Étienne, un prude homme
Le représentant fictif sans un sou
J’ai croisé un vieil homme le pouce en l’air sur une route des bords de Loire. Il avait l’air las, les traits tirés et le corps émacié. Je m’arrêtai à sa hauteur pour lui proposer de faire un petit bout de chemin. Il me narra son histoire, si rocambolesque tout autant qu’atterrante que je ne peux résister au plaisir de vous la céder ici. Naturellement j’imagine déjà la joyeuse bande d’Agoravox me couvrant d’horions pour avoir avalé de telles sornettes. Mais oublions ces furieux du dénigrement systématique pour laisser la parole à Étienne.

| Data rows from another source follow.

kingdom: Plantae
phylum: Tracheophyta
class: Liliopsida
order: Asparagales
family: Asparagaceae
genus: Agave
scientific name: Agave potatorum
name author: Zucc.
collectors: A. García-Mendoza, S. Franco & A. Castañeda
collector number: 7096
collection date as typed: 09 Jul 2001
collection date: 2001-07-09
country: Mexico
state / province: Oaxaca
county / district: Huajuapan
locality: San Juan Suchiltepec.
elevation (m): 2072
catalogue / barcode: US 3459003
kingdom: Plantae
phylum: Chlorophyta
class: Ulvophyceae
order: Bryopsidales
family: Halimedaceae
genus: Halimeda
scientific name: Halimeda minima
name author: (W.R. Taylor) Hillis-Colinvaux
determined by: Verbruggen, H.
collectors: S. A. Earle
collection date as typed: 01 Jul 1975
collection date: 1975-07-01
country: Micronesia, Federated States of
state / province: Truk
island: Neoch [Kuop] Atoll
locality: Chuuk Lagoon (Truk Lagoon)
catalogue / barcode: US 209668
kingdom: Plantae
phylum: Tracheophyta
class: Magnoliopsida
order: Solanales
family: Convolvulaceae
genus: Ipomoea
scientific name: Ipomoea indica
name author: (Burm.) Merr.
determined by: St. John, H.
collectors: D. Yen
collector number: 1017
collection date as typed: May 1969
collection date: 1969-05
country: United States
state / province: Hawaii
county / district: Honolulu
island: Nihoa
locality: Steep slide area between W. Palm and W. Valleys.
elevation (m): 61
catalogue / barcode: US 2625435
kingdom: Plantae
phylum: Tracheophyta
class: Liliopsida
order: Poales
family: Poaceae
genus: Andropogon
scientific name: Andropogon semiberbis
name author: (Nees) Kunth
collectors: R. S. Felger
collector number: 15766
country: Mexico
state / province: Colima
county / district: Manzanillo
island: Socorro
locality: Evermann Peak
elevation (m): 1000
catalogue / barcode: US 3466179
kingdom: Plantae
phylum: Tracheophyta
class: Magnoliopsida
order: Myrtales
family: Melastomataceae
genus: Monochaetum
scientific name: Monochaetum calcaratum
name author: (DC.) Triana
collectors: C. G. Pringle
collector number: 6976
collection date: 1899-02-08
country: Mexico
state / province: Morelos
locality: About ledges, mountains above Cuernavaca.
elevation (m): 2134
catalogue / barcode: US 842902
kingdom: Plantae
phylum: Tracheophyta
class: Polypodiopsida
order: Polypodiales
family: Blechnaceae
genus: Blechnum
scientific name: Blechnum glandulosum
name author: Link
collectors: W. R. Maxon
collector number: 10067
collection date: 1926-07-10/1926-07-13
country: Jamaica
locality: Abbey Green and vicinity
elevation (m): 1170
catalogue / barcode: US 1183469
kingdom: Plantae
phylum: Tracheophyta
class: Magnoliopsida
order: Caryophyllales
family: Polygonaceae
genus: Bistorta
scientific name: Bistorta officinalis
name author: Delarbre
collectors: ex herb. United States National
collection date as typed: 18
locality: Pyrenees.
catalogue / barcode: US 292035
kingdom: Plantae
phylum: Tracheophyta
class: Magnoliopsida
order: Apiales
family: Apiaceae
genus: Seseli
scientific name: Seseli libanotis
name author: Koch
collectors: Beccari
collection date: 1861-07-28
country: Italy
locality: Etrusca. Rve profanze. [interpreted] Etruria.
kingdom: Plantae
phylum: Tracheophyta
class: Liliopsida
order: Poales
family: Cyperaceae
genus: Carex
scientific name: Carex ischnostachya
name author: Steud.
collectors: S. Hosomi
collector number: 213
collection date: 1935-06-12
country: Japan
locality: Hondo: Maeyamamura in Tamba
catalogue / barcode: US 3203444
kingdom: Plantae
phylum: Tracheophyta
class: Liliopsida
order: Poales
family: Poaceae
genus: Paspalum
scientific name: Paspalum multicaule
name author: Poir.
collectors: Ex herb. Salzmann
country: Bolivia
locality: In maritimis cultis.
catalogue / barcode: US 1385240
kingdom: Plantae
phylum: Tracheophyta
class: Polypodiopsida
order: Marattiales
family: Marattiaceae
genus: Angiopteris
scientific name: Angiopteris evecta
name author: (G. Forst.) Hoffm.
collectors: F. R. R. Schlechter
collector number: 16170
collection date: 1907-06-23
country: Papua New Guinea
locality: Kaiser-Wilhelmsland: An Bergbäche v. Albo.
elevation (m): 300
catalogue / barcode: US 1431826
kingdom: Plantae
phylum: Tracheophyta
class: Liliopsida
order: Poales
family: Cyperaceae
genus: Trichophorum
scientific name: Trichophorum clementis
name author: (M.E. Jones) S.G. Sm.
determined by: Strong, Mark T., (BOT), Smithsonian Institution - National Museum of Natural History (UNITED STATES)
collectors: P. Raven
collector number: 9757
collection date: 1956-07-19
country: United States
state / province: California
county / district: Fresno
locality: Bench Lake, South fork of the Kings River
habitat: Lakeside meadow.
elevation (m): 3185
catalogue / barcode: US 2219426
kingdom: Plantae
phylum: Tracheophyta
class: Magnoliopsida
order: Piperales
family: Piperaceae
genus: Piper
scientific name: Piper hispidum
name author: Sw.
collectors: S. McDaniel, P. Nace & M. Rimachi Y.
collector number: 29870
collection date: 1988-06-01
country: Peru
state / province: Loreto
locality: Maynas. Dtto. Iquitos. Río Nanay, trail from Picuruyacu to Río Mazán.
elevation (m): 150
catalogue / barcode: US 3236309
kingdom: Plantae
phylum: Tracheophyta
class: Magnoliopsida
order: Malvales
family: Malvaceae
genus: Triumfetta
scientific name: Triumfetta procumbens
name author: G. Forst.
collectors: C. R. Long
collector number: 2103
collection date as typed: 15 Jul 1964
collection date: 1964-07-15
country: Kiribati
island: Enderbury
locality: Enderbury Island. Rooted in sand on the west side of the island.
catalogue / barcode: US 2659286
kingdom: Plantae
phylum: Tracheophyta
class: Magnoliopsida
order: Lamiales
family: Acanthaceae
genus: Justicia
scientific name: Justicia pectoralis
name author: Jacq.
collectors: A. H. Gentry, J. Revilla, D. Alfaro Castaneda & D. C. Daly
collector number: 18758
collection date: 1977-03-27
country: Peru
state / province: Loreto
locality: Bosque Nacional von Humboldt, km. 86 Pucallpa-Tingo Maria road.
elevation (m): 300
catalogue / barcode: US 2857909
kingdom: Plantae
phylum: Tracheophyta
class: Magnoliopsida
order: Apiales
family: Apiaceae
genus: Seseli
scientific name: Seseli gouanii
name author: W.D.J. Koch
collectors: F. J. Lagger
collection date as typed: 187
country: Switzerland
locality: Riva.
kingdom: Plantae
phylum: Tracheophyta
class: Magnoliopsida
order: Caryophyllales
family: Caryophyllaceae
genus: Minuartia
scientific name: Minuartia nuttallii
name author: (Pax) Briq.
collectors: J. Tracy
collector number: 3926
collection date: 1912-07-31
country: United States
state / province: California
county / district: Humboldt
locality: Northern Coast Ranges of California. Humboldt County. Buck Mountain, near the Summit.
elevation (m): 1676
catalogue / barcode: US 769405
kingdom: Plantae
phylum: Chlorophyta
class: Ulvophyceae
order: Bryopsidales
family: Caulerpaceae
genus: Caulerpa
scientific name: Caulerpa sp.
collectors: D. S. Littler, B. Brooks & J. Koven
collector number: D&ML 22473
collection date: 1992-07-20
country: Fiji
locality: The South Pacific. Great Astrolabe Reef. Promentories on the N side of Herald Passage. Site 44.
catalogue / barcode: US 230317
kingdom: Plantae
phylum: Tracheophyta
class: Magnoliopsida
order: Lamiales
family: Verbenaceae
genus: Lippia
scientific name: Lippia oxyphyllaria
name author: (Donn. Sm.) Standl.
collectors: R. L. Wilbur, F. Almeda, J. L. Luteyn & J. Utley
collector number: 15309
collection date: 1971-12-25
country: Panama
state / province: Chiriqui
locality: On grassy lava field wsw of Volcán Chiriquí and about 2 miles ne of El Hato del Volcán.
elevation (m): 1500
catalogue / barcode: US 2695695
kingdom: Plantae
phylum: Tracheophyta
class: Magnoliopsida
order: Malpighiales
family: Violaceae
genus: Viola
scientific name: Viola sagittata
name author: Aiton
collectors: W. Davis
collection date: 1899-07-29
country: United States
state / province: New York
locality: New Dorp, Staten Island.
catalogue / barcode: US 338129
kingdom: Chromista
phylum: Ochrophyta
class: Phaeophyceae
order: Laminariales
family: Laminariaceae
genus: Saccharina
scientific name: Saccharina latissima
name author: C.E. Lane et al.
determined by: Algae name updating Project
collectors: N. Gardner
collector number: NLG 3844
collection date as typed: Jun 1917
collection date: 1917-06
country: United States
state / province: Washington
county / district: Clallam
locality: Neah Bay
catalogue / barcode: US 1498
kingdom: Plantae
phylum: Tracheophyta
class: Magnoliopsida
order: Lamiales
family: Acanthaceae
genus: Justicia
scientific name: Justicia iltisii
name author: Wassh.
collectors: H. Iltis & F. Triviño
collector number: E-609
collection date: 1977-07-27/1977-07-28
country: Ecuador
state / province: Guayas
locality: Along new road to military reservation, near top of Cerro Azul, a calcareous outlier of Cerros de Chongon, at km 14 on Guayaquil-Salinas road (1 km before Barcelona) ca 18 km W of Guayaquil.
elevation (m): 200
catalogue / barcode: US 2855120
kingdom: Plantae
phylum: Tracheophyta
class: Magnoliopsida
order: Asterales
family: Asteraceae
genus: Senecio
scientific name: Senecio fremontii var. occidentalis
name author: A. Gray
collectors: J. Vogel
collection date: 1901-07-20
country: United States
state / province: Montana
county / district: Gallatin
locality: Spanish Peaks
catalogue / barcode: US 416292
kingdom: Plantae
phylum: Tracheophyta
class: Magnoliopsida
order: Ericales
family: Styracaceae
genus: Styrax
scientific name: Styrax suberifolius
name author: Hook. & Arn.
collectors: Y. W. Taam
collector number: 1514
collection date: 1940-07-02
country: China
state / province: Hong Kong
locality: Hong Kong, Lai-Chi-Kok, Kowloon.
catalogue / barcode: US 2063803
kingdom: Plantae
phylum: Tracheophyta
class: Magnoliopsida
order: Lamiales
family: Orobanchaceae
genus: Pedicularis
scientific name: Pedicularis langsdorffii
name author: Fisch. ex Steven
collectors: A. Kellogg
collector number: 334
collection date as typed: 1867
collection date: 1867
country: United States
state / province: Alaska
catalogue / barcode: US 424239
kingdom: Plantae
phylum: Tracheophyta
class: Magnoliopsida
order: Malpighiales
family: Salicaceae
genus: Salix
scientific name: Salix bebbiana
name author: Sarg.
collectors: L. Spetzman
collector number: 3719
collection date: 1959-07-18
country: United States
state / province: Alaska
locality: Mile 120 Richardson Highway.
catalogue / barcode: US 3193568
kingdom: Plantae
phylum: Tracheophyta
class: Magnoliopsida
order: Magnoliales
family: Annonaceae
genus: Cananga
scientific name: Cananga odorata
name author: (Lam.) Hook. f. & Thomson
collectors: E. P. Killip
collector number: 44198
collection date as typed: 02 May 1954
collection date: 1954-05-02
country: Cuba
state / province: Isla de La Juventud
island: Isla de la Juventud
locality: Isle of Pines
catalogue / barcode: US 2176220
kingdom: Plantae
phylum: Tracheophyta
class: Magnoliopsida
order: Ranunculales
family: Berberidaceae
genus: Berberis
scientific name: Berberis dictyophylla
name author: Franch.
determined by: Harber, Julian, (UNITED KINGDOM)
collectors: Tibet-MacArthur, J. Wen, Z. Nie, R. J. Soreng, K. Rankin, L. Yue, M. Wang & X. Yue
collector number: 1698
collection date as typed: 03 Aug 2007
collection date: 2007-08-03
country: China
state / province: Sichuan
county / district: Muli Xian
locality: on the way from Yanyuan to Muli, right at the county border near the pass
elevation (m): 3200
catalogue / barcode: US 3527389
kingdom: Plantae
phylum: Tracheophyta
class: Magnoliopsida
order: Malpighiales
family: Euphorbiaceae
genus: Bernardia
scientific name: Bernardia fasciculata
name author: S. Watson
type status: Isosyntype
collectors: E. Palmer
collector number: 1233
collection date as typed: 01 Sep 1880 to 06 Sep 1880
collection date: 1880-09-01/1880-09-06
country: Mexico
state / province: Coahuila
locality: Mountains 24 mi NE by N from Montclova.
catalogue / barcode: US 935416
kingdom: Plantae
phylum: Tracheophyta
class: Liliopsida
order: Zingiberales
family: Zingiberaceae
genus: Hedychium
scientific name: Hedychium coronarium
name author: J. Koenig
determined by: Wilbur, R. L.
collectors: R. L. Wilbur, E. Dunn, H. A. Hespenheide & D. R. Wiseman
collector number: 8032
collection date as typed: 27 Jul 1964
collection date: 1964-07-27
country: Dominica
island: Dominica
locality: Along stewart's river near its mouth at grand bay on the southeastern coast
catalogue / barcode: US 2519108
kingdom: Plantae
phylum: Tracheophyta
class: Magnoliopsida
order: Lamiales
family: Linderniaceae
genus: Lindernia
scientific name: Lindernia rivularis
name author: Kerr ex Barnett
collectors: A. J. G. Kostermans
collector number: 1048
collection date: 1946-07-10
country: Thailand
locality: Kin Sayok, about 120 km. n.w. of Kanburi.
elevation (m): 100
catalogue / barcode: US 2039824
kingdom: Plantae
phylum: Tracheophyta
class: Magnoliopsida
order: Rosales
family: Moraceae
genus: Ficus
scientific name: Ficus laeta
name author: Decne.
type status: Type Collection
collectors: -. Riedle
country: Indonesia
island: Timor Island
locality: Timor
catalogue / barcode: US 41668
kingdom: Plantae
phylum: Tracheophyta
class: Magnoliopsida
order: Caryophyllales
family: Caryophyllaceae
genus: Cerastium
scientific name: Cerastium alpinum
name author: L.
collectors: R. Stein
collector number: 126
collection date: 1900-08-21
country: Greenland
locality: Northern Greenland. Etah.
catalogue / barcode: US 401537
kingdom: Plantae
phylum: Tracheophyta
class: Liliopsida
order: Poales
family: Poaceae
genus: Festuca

Étienne ne perd pas de temps en préambules, il entre directement dans son problème qui, manifestement, l’envahit au-delà du supportable. Il me raconte alors son métier de représentant qui sillonne un gros tiers de l’hexagone. Il travaille alors pour la société Rhône Poulenc. Tout va bien pour lui, un salaire confortable, une voiture de fonction qu’il utilise pour ses déplacements propres, un appartement hérité de ses parents.
Il est célibataire, n’a alors aucun endettement ce qui explique, quand survient l’OPA hostile de Sanofi-Aventis sur sa société, son refus de signer le compromis de licenciement proposé par les assaillants. Parmi ses collègues, très nombreux sont ceux qui doivent baisser l’échine et accepter le compromis infamant pour partir la queue entre les jambes. Lui, ainsi que quarante-deux autres célibataires, préfère rester droit et saisir les prud'hommes.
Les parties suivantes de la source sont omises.